Talk offers these wonderful — if slightly meta — interventions into the daily lives and (recorded) conversations of young creative people, as well as those from social and gender groups otherwise marginalized by the larger 1960s cultural milieu. This is what made Rosenkrantz’s book (not “novel”) so revolutionary and transgressive. It is recorded away from mainstream America and at the beach, a place so often for self-reflection and deeper, more intimate prying. It is also set in a hub of queer and non-heteronormative people and experiences and ideas, all of which are examined and told through the dialogue of Emily, Marsha, and Vincent.
What adds to the more political dimensions of Talk is the sheer excess of dialogue Rosenkrantz presents. The fact that the entire book is a series of exchanges between two women — and often their gay friend Vincent — is deeply transgressive in the context of 1960s mainstream publishing. While the 1960s offered rare moments of feminist and queer representations, like Leslie Gore’s hit song “You Don’t Own Me” or CBS’s notorious “The Homosexuals” TV interviews, women and gay men were not often given space for individual and unmitigated self-expression. Talk is not just about giving women and gay men the space to be open and honest about their sexual and emotional lives, but acknowledging that this is a legitimate and real set of experiences.
As a point of comparison, look at popular film representations of women at the time. These include Alfred Hitchcock’s Psycho (1960), where the star of the film is undressed and then slaughtered 40 minutes into the narrative; Breakfast at Tiffany’s (1961), about a lonely call girl whose entire existence is mediated by a nameless cat, rich men, and a cantankerous and aggressive upstairs neighbor; and Barbarella (1968), in which we see Jane Fonda shoot alien men with beehive hair and low-cut skin suits. While these films suggest they are giving “air time” to more women and women’s issues, they only masked a more insidious silencing of women by a larger patriarchal world.
Talk disengaged with and disturbed this. It said that women speak about sex, drugs, alcohol, S&M, masturbation, boys, adultery, abortion, the pill, vaginas, urination, underwear, penises, and periods. It vocalized an unfairly hidden world.

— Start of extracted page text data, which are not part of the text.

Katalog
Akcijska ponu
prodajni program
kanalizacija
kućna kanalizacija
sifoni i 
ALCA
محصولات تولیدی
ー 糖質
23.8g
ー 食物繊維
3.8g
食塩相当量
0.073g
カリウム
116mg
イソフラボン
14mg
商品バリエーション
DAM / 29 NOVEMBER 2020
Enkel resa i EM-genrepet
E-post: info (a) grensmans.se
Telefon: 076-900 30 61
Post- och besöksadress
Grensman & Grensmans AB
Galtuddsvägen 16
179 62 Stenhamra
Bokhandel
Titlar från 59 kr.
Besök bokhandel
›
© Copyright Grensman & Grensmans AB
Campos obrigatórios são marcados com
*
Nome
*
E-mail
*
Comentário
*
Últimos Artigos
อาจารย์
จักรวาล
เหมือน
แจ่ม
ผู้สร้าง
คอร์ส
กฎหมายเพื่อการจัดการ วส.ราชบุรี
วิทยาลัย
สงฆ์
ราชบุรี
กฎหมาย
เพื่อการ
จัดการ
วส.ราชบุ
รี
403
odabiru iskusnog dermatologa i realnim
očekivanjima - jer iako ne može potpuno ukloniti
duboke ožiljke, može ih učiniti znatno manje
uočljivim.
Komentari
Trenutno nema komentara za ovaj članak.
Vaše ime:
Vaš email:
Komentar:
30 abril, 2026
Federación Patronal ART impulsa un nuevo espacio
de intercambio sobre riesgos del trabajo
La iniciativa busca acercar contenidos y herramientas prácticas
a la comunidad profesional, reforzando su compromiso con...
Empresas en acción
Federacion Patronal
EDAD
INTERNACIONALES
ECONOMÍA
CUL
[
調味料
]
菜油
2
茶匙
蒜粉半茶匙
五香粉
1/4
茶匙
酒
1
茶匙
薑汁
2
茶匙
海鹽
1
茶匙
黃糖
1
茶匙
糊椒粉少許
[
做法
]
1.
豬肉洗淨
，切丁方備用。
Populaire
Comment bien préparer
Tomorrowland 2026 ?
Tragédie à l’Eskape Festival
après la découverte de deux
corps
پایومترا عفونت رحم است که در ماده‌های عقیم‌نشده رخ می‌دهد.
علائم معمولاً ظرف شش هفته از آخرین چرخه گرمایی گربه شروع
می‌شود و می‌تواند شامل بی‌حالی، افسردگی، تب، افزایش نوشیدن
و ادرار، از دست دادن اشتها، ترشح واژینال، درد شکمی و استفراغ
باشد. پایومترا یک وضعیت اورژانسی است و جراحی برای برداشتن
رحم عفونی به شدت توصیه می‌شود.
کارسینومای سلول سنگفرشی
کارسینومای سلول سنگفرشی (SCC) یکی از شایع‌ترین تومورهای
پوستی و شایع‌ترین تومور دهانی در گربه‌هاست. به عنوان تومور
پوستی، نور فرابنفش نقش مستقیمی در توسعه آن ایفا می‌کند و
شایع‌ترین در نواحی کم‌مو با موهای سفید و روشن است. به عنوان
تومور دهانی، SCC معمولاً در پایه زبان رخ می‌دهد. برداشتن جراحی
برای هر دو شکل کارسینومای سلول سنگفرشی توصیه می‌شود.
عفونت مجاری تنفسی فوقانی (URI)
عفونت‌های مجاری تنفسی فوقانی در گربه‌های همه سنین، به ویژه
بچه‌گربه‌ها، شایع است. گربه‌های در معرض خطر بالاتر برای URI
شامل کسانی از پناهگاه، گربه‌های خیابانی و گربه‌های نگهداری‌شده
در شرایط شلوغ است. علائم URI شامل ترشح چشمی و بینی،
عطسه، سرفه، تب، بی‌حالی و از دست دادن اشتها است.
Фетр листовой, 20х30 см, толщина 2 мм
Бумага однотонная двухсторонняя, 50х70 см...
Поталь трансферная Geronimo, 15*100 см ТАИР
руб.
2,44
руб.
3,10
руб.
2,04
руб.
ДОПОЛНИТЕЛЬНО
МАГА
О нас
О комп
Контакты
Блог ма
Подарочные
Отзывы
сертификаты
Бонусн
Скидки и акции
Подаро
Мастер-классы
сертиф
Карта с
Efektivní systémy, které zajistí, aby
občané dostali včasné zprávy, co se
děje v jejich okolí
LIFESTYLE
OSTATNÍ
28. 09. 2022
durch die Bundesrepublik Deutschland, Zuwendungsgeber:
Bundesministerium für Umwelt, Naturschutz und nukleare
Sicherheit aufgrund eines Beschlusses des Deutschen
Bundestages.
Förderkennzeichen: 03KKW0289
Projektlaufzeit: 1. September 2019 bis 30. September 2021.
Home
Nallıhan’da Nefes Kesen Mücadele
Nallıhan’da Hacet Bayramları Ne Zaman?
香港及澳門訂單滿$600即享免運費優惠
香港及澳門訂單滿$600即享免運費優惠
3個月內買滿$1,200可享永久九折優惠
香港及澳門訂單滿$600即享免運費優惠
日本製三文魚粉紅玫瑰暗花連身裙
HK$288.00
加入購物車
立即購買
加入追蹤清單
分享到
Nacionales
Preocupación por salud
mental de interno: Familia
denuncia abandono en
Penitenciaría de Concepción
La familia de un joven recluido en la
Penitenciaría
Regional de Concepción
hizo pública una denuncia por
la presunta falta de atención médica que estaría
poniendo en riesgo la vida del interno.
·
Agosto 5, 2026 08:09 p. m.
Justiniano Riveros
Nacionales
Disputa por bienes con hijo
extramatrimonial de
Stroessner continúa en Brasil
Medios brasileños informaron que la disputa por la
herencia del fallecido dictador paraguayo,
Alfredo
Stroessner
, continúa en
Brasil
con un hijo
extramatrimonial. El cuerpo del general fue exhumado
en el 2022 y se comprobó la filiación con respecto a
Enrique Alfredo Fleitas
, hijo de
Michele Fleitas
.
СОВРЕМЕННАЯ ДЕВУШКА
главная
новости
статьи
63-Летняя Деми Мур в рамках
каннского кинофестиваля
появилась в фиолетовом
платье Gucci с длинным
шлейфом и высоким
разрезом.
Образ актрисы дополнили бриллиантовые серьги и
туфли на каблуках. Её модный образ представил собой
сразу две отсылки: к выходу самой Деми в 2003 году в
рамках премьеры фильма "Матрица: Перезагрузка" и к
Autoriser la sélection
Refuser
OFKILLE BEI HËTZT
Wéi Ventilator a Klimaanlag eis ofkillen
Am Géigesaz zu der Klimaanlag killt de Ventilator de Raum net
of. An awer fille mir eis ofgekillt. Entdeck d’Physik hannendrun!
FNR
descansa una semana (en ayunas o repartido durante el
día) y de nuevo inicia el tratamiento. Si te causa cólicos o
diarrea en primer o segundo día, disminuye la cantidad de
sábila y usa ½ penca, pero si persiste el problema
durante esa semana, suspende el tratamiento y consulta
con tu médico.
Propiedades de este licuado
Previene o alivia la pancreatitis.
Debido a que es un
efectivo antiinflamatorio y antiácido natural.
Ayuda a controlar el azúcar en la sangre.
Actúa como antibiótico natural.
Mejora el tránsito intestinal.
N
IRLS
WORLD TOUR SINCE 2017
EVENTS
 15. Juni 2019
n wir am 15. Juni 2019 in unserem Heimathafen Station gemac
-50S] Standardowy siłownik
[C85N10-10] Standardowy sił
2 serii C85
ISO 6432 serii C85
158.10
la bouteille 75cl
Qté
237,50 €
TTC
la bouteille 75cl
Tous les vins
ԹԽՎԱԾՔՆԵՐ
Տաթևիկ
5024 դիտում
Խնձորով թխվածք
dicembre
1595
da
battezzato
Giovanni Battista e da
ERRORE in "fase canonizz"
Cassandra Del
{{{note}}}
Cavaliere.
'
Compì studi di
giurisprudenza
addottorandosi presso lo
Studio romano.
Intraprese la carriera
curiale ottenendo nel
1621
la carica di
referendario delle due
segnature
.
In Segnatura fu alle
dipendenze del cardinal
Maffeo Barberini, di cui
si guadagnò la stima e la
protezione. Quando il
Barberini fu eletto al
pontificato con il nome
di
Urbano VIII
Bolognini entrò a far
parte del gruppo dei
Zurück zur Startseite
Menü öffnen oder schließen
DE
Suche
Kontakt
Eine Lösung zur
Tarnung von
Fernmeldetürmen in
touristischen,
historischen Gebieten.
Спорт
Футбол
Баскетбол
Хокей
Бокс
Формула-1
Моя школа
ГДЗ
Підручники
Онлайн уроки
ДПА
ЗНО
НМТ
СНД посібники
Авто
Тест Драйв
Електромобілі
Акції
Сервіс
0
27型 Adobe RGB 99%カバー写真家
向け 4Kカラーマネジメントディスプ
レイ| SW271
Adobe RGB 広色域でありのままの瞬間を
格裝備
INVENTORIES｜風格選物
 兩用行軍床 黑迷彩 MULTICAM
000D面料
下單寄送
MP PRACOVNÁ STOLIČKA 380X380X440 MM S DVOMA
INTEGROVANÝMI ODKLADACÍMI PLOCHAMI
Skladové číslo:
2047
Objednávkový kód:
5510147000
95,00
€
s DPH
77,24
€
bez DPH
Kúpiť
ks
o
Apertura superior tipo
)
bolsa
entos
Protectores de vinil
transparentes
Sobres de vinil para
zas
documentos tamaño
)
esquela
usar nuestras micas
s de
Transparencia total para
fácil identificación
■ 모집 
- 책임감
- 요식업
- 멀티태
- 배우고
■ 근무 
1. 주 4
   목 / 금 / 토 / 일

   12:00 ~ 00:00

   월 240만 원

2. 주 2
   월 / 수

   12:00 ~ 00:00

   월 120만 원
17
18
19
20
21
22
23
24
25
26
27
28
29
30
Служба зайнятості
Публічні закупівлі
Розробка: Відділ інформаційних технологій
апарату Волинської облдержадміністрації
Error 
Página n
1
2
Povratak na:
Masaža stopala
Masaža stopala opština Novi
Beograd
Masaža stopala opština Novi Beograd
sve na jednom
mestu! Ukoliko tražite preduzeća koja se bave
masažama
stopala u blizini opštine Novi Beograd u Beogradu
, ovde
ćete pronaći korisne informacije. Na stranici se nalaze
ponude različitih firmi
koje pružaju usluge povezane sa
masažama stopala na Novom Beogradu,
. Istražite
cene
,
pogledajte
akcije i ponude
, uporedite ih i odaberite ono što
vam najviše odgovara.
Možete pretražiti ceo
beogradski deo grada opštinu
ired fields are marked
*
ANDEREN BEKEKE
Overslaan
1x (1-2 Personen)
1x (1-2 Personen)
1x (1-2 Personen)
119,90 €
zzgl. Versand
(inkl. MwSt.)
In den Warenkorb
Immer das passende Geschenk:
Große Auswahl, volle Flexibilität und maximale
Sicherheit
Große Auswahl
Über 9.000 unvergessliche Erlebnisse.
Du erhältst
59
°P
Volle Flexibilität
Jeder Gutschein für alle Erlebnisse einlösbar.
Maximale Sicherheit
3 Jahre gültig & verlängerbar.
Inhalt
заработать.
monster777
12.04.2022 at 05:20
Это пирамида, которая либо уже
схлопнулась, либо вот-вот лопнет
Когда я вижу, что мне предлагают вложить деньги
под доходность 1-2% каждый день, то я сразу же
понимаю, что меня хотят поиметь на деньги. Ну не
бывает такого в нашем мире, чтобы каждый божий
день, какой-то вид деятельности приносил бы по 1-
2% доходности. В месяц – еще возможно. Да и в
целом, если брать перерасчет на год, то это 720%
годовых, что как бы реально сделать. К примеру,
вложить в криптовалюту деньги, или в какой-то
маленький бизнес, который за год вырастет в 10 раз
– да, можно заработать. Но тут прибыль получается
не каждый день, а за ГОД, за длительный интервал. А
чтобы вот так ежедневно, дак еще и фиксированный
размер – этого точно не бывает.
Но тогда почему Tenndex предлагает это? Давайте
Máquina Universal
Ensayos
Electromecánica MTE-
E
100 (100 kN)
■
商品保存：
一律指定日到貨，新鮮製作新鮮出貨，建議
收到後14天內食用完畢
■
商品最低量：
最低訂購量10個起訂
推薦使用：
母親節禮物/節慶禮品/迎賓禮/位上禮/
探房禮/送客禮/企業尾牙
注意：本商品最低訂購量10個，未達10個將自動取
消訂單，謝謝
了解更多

Rosenkrantz’s title emphasized this simplicity; it is a book with “just” talking in it. But what was so important about Rosenkrantz’s intervention (recording these conversations) and then regurgitation of these discussion was that talk, as a literary device or indeed as a type of text endemic to the cultural and political sphere of the time, was not taken seriously. Rosenkrantz elevated it to argue that the discussions women — and, to an extent, gay men — have about sex and relationships and everything else are worthy of print and publication and politics.
Although Rosenkrantz later made a name for herself — ironically enough — by producing popular baby name guides (Cool Names for Babies is one), Talk is an era-defining text. With its unvarnished “realism” and its celebration of marginalized groups, Talk argues that the everyday language of men and women is valuable, important, and worthy of a book.